I’ve also set the estimate-prompt-tokens property to true. The docs state this could cause some performance impact, so you’ll want to test that on and off in your own environment. It’s worth noting that APIM will always estimate prompt tokens if a streaming completion is being used whether or not you’ve set this option to true. Next, I’m setting a custom header name for both the remaining-tokens header and tokens-consumed headers. This will ensure these headers are returned to the client and they’re uniquely identifiable such that they couldn’t be confused with the headers natively returned by AOAI instance behind the scenes.

Notice I didn’t modify the name of the retry header. Recall that the openai SDK looks for retry-after so if you modify this header you won’t get the benefit of the SDK’s retry logic. My advice is keep this as the default.

When I send the Chat Completion request to APIM, I get back the response headers below which includes the two new headers x-apim-remaining-tokens and x-apim-tokens-consumed which show my request consumed 22 of the 1K TPM I’ve been allotted. Notice how this is keeping track of exact number of tokens being used vs how the service natively will feed of the max_tokens parameter which is a nice improvement.

Once I exhaust my 1K TPM, I’m hit with a 429 and a retry-after header. The SDK will execute its retry logic and wait the amount of time in the retry logic. This is why you shouldn’t muck with the header name.

Very cool right? You are now saved from a convoluted solution of dedicated AOAI instances or an insanely complex APIM policy snippet.

Before I close this out I want to show one more interesting “feature” I ran into when I was testing. In my environment I’m using a load balanced pool backend where I have 4 AOAI instances stretched across multiple regions and a circuit breaker to bounce to temporarily remove pool members if they 429. When I was doing testing for this post I noticed an interesting behavior of APIM when one of the pool members begins to 429.

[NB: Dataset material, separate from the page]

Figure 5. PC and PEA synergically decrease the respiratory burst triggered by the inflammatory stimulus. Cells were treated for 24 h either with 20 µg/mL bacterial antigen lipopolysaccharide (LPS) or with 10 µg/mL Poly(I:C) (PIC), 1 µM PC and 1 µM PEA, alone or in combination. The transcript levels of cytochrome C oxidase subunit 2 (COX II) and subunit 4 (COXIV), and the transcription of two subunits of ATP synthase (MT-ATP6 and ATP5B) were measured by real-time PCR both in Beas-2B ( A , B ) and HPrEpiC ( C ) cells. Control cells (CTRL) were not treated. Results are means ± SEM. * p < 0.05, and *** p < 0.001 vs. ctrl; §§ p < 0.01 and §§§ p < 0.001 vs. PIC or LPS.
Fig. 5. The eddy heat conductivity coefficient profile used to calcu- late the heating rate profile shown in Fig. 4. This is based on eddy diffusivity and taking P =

In the image below I purposely went over the AOAI instance backend quota to trigger the pool member’s rate limiting. Notice how I receive a 429 with the Retry-After is set to 86,400 seconds which is the number of seconds in a day. It seems like the load balanced pool will shoot this value back when a pool member 429s. Recall again the behavior or the openai SDK which ignores retry-after greater than 60 second. This means the SDK will execute its own shorter timer making for a quick retry. Whether the PG designed this with the openai SDK behavior’s in mind, I don’t know, but it worked out well either way.

Rate limited by AOAI instance behind a load balancing APIM backend

That about completes this post. Your key takeaways today are:

  • If you’re using request rate limiting or something more convoluted like dedicating AOAI instances to handle rate limiting across applications, plan to move to using the token-based rate limiting policy in APIM.
  • Be careful with what you’re setting the max_tokens parameter to when you call the models because setting too high can trigger the AOAI instance rate limiting even though you haven’t exhausted the TPM set in the token rate limiting APIM policy.
  • Don’t mess with the retry-after header in your token rate limiting policy if you’re using the openai SDK. If you do you’ll have to come up with your own retry logic.
  • Ensure you set the remaining-tokens-header-name and tokens-consumed-header-name so it’s easily identified which rate limit is affecting an application.
  • Be aware that in my testing the tokens-consumed returned by the token rate limiting policy didn’t account for completion tokens when it was a streaming Chat Completion. You’ll still need to be creative to calculating streaming token usage for chargeback.